Each new variant is modified enough from the previous ones so that the anti-virus engines must generate new signatures for them, but their basic structure is the same, Masiello told SCMagazineUS.com.
"Chances are that this is a professional, financially motivated hacker or gang of hackers who is using a botnet to spam out these malicious emails en masse," Sophos' Cluley told SCMagazineUS.com. "They are relying on the curiousity of users, who may not be able to resist opening the attachment to find out what's going on. And, of course, if they do that, they will become infected and at the mercy of the hackers."
As to what can be done to stop the invasion, Cluley said: "Keep your anti-virus software up-to-date, ensure you have a secure firewall and the latest patches and - most of all - take a large spoonful of common sense with your breakfast each morning."
Computer users should always be extremely suspicious of unsolicited email attachments, he said. "This is a classic trick used by hackers, and sadly it fools too many people on a regular basis," he said.
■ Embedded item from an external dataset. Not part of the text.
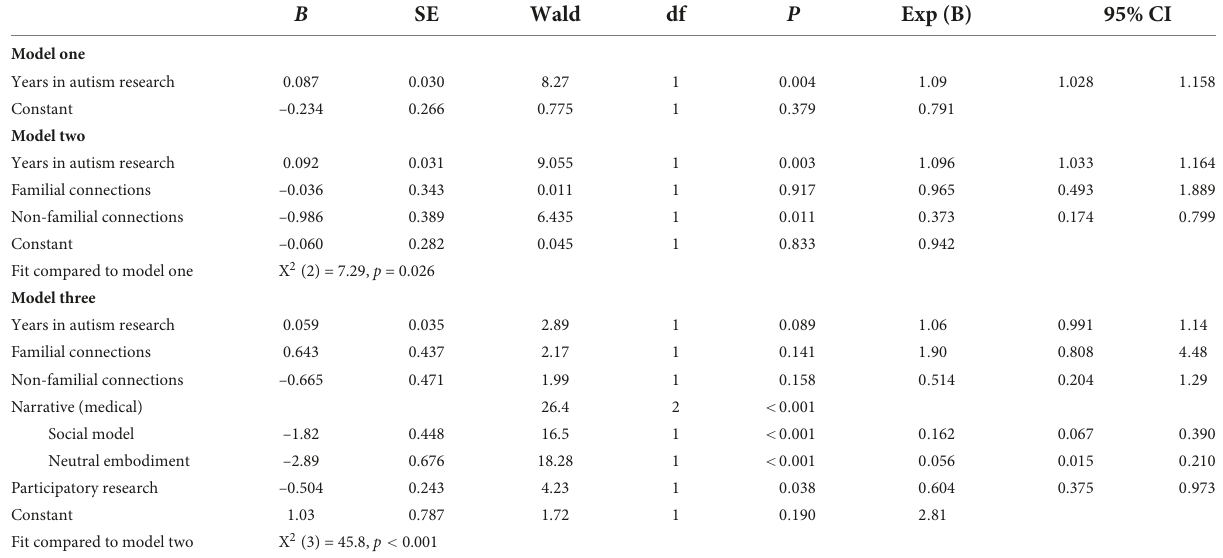
TABLE 6 Binary logistic regression results predicting cues of ableism (present or not present). B SE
MX Logic's Masiello added that it is important for users to remember that whether it is a shipping company, airline or anyone else that sends transactional types of emails, those carriers send those emails using specifics of the transaction (not using general terms, as in the cases of these scams) and send such emails in a specific format.
"If someone who receives these emails either did not conduct business with the company that is being spoofed in these messages or does not recognise the format of the email they are being sent, they should delete it immediately," Masiello advised.